Unlike Gauguin, the artists of Goncharova and Larionov’s circle did not feel the need to travel abroad to find their mysterious fantasy land. They managed to grasp it in various corners of the Russian Empire in the daily life of the working class and peasants. Larionov found his Tahiti in his native city of Tiraspol, present-day Transnistria. Even after the couple moved to France to escape the chaos of the Russian Revolution, they retained their focus on folk art and the liveliness of their native cultures.

The artist who came the closest to Gauguin’s experience was Kuzma Petrov-Vodkin, who, in 1907, traveled to North Africa. The series of paintings from that period were so remarkably similar to Gauguin’s that Petrov-Vodkin was even accused of plagiarism. His most aggressive critic was the famous Realist painter of Ukrainian origin, Ilya Repin, who called Petrov-Vodkin an illiterate slave of the West.
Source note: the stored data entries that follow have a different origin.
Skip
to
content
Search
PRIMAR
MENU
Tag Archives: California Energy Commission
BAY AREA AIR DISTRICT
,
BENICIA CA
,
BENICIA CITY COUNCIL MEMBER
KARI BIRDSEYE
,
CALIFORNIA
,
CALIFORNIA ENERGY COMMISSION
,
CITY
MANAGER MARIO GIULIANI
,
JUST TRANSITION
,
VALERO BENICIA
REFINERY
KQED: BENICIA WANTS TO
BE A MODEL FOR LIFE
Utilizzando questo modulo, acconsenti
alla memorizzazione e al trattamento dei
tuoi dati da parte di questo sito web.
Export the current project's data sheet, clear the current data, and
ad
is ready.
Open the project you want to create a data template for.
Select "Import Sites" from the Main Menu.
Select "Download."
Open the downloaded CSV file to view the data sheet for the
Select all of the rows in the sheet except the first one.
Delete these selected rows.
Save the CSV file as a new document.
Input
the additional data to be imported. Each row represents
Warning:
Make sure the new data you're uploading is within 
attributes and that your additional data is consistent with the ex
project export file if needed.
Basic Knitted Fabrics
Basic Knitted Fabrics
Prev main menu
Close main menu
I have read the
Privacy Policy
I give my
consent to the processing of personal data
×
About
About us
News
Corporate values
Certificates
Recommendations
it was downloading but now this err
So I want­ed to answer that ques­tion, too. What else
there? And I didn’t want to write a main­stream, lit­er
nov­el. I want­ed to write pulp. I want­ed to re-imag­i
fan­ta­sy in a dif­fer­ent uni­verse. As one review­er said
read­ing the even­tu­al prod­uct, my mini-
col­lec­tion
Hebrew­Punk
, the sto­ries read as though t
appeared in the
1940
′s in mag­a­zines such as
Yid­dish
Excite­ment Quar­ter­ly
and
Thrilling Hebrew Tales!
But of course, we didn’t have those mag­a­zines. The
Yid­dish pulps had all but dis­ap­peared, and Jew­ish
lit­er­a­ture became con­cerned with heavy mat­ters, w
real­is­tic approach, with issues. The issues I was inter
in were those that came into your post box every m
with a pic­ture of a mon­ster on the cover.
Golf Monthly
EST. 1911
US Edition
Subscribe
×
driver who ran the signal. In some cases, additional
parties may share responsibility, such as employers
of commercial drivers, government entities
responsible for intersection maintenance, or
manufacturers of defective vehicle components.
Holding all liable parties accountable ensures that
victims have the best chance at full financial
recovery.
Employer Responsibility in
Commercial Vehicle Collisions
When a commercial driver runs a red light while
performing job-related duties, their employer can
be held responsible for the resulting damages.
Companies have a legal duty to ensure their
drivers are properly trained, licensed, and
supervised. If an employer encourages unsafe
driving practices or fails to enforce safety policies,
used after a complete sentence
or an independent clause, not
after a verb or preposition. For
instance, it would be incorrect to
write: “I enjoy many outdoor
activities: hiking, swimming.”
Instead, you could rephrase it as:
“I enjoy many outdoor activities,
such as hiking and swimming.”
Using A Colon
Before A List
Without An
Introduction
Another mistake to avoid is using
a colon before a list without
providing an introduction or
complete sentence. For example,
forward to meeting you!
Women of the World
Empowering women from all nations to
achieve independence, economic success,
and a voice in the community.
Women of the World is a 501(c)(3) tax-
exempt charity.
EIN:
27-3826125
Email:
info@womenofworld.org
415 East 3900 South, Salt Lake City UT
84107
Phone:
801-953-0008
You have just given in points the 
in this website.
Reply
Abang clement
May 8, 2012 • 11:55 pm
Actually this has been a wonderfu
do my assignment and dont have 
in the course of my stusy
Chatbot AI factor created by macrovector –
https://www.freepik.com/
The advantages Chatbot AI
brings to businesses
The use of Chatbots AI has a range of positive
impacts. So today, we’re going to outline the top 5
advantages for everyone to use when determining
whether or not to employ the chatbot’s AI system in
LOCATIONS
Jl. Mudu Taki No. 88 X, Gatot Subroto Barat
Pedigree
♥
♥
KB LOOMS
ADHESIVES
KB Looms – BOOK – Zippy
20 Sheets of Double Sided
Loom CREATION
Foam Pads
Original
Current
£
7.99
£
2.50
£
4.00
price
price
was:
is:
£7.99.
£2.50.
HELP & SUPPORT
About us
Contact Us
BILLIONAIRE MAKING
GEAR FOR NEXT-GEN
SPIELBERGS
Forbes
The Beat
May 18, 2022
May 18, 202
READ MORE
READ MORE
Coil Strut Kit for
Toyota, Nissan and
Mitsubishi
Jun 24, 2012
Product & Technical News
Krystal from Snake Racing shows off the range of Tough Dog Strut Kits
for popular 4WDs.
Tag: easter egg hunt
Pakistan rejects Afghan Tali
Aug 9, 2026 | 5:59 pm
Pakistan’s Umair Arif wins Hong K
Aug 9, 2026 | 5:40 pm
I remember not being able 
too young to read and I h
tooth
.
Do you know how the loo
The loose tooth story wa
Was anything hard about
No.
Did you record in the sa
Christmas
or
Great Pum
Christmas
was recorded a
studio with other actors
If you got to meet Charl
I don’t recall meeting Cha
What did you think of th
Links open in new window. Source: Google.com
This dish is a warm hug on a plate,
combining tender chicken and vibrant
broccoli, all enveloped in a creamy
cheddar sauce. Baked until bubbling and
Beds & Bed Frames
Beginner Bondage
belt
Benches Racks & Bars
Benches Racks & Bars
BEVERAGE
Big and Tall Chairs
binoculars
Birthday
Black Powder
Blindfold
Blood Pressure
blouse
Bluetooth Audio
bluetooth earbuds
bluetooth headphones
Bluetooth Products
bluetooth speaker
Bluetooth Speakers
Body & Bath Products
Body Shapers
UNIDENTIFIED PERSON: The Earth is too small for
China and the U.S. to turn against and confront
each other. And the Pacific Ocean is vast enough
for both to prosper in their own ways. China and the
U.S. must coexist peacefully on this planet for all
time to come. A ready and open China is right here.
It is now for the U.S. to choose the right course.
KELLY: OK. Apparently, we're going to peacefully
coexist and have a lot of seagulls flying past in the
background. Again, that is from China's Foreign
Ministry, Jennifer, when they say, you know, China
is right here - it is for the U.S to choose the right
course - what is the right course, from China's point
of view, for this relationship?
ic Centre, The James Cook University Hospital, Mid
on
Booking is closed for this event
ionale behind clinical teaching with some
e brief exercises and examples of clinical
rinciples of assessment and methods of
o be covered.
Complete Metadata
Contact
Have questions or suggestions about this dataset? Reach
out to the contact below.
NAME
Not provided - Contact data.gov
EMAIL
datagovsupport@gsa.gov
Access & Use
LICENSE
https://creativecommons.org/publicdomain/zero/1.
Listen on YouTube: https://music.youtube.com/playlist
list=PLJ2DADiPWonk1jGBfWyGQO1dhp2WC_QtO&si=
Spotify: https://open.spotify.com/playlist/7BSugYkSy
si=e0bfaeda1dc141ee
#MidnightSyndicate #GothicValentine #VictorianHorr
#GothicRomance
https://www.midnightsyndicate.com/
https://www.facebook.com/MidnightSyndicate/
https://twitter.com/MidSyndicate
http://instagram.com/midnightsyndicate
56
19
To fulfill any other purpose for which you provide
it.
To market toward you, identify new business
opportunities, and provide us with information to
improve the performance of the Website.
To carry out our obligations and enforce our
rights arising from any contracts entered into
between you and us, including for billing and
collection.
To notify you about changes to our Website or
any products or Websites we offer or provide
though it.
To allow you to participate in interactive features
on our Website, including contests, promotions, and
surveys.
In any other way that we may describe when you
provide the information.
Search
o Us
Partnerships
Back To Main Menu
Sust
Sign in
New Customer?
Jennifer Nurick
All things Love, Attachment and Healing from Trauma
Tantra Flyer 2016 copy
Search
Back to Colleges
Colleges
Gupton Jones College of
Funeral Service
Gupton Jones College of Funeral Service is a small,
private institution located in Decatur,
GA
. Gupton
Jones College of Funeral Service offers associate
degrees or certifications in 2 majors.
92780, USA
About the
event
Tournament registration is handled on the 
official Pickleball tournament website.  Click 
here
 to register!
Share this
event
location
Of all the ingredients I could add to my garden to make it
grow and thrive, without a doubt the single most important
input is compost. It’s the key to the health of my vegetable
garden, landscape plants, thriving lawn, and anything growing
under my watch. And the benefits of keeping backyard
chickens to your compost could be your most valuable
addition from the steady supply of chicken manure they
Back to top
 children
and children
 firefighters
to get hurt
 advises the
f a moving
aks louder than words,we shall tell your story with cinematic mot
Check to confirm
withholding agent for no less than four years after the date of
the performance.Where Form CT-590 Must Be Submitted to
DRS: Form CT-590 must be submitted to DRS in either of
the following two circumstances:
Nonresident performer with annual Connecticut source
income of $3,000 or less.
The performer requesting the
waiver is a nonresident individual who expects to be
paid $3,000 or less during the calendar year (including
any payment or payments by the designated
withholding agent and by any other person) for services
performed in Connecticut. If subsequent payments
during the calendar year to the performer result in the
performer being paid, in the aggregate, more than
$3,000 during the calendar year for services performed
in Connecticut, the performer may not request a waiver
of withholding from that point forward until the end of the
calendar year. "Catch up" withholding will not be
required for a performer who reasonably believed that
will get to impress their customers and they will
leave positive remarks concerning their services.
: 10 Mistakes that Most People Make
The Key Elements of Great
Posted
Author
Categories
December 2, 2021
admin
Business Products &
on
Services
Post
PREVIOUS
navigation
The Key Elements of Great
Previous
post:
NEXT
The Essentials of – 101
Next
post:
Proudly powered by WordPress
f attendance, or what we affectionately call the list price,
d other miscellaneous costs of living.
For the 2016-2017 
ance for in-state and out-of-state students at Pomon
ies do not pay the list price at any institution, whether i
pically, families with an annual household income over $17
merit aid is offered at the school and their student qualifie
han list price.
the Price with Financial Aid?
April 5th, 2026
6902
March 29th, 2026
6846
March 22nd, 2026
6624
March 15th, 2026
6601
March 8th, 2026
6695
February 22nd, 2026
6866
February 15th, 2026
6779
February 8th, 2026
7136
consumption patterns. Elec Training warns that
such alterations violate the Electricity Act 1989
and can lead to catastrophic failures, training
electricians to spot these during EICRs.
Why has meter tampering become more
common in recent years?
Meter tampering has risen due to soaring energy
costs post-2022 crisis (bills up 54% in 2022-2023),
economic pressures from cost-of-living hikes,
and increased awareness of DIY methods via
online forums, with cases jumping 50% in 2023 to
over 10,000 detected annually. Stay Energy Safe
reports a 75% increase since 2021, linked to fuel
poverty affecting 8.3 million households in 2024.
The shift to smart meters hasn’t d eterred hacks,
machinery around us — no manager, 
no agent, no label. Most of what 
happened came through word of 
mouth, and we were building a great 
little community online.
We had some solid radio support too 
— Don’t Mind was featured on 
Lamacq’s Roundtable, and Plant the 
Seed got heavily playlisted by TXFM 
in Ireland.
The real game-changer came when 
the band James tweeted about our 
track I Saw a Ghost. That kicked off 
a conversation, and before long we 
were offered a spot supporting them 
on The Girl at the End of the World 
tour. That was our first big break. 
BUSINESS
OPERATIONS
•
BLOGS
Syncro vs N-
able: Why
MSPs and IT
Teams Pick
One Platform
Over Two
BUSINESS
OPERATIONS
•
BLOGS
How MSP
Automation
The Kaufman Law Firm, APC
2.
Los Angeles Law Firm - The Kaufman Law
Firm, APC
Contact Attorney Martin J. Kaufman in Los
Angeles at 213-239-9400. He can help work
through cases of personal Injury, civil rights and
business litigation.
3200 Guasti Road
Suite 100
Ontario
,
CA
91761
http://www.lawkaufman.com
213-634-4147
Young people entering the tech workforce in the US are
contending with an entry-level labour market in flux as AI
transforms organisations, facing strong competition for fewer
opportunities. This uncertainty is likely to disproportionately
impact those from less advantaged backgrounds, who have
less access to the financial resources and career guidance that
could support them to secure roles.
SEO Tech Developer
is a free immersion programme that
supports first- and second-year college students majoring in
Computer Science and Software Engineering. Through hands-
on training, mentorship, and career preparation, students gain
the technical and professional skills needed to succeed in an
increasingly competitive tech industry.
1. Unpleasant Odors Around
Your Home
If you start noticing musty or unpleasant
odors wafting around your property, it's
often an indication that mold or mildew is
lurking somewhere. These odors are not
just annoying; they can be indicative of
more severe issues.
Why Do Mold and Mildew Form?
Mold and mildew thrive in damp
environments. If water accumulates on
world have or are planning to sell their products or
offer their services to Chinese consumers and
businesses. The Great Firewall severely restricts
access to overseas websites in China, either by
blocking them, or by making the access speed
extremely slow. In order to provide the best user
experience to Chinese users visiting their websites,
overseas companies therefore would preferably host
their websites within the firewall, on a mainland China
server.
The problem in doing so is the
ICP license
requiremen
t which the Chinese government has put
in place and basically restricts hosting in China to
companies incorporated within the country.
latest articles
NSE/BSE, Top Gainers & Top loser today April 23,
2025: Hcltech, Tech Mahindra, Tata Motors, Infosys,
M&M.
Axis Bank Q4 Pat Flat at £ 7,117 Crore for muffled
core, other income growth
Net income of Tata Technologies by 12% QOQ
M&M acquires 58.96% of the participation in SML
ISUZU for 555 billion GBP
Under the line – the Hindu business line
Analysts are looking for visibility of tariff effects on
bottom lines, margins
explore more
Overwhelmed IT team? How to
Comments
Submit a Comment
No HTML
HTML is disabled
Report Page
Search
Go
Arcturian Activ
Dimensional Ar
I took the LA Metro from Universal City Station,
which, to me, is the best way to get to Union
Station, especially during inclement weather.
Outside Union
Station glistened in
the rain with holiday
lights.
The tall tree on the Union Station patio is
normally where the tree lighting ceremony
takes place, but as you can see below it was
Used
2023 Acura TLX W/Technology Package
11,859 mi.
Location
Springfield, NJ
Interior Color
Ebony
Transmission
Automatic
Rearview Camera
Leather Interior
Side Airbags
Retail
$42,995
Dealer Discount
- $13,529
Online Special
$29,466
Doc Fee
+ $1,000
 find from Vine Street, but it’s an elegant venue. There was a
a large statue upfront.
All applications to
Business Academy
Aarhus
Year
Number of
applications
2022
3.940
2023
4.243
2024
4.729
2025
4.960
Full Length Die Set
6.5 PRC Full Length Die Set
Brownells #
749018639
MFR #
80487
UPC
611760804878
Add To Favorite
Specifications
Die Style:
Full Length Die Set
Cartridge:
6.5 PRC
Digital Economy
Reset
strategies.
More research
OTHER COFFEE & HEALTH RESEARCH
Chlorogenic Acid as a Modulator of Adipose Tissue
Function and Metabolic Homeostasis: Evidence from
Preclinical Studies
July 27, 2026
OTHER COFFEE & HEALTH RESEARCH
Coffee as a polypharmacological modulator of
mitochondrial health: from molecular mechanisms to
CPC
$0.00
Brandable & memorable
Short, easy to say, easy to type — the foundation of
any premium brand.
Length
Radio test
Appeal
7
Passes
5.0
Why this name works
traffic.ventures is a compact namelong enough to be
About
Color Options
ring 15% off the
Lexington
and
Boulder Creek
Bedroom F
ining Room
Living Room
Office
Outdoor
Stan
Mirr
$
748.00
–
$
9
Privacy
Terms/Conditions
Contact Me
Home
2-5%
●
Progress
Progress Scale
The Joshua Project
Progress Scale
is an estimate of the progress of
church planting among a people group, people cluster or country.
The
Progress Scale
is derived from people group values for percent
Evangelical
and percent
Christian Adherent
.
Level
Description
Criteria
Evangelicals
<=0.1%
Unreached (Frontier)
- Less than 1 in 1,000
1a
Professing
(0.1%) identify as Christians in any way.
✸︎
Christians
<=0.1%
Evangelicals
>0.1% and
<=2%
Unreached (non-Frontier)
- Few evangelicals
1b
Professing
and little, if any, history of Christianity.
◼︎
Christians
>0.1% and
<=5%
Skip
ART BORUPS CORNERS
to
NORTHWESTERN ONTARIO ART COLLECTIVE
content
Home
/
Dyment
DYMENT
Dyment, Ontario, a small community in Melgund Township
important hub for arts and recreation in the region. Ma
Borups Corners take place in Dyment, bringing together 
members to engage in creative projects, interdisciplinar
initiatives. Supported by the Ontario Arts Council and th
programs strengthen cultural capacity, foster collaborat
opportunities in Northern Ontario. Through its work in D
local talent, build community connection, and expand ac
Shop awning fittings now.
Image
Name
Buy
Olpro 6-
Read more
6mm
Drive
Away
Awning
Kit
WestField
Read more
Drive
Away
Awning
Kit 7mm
Repin represented the old-fashioned tradition of Russian painting that was becoming increasingly outdated in the 20th century. Kuzma Petrov-Vodkin was one of the most adaptive Russian avant-garde painters who managed not only to rework French influences into a unique style but also to build a successful career at home after the Revolution. The contact with Paul Gauguin’s art, facilitated by Russian art collectors, allowed artists of the late Russian Empire and the early Soviet Union to construct an internationally renowned and recognized artistic language.